— BEGIN Text to read —

Yes, football season is in full swing, already four games into the season. There is just something relaxing about watching a game or two on Sunday afternoon, hanging out with family and friends, and eating some good food. I’d love for the Patriots to win all their games, but does it really matter in the grand scheme of things? If I’m watching the game all by myself and my team wins, it’s not as much fun as watching the game when my team loses if I’m with a bunch of people. Unless I have something important to do, I’m watching at least one game every Sunday.

I didn’t play organized football as a kid. We had plenty of games, either playing two-hand touch in the street, or playing tackle football in our back yard or in the field at the cemetery. We also played another kind of football. There was no running, no passing and no tackling. We didn’t even go outside to play it. No, this kind of football was played indoors, on a table or a desk, with paper. That’s right, paper. You took a piece of paper and folded it into a small triangle and pushed the “football” toward the other guy’s end of the table. If it hung over the end without falling off, you had a touchdown. You kicked extra points by having the other guy lean on his elbows and make a “U” shape with his two hands, thumbs touching and pointer fingers extended up for goal posts. You had to kick it through the uprights for it to be good.

I guess the real name of the game is paper football, but we just called it table football. In elementary school, we played at recess on a table at the back of the room when we couldn’t go outside due to bad weather. When the bell rang for the end of recess the game was over. One year we decided to make the football out of construction paper instead of regular white-lined paper. That little paper football left a mark! In middle school, we played at lunch on a table in the corner of the cafeteria. If too many people (girls) complained about getting hit in the back of the head by a football, that was the end of that game, so we tried to get a table in the corner away from everybody else. We even played a little in high school at lunch or in study hall. Study hall was a time when you didn’t have a class scheduled and you were supposed to, well, study. However, not many people studied in study hall. We felt like we were getting a little too old for paper football, so it kind of died out after freshman year.

— END Text to read —

■ **Parts of the exercise**
A – Check each statement against the paper football text and answer yes or no, quoting the words of the text that decide it. (i) The writer played organized football as a kid. (ii) In middle school, the games took place at lunch on a table in the corner of the cafeteria. (iii) Paper football lasted through all four years of high school.
B – Carry the paper football essay forward from its last sentence, in the same first-person voice.

— BEGIN Dataset excerpts —

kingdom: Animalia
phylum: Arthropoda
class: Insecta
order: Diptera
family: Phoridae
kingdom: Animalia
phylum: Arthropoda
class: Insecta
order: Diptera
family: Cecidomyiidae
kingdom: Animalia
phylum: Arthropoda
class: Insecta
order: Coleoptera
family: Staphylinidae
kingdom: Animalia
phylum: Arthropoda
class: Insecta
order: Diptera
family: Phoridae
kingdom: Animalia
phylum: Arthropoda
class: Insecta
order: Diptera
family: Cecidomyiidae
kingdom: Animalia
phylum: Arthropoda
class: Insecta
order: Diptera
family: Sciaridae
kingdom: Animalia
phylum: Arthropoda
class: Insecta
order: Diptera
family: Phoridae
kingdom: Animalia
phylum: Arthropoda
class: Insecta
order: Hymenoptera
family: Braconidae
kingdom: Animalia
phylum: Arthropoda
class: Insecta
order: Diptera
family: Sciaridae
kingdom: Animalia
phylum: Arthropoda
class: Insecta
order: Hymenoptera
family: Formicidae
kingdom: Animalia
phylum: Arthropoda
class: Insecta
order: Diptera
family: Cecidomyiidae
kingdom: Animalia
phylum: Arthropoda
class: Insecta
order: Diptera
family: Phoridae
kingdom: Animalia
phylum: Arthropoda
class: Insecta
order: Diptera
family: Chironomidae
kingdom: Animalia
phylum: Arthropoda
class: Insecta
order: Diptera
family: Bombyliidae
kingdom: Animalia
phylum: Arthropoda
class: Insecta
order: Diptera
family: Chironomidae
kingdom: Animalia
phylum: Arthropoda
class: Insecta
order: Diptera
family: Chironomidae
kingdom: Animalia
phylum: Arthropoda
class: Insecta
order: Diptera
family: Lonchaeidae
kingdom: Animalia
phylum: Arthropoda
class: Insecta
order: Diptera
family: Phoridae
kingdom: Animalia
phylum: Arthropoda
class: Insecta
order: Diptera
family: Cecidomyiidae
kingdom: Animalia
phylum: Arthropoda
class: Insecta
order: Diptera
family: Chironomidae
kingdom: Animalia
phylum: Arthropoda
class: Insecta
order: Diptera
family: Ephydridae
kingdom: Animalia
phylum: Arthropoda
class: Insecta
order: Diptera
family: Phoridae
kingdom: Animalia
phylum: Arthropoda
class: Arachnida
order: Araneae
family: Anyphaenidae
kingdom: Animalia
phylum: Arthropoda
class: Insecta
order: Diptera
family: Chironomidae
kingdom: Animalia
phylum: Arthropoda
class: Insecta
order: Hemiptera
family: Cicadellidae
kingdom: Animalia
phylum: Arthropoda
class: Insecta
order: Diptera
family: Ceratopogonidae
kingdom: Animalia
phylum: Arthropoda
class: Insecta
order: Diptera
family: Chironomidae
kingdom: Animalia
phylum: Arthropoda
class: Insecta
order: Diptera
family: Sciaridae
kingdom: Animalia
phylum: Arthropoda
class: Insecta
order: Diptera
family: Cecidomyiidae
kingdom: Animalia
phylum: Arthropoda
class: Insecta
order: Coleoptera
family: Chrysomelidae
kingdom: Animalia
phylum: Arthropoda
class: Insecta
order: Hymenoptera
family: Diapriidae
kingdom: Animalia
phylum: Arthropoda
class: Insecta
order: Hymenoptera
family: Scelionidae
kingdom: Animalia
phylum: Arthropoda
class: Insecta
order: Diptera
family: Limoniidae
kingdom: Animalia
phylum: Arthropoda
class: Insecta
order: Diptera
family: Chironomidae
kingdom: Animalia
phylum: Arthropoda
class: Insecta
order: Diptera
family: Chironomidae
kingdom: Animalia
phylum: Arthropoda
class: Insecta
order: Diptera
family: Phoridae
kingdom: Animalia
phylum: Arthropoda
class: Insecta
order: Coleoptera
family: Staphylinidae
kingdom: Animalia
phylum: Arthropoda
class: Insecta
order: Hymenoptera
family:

— END Dataset excerpts —

■ **Solved tasks**
A –
(i) No: "I didn’t play organized football as a kid."
(ii) Yes: "In middle school, we played at lunch on a table in the corner of the cafeteria."
(iii) No: "so it kind of died out after freshman year."

B –
We used to play at home, too. We had a perfect sized coffee table in the living room that was just made for paper football. It was smooth wood on top, no ridges, no tiles, no nothing, just wood. I think one of my brothers might have made it in woodshop in school. I liked playing against my older brothers because size didn’t matter, I could actually beat them in spite of how much smaller I was. Of course, most of the time they beat me anyway, but it was still fun to play. It was awesome to drill them in the face with that little paper football when kicking extra points. I was pretty accurate with those. We’d play, laugh, have fun and usually end up fighting about something. Then we’d pull ourselves together and finish the game before Mom shut the whole thing down. No, it was better to overlook our differences of opinion on whether it was a touchdown or not than to have to do a couch faceoff, even if it only lasted a few minutes. It killed the flow of the game.

We had a lot of fun playing paper football when we were kids. It was quick, easy, there weren’t a lot of rules, and no one got hurt. You didn’t need to have a deep blue sky and warm sun to play, but there’s just something about a crisp, sunny, Fall afternoon in New England that just begs you to go outside and enjoy the sights, sounds and smells of the season.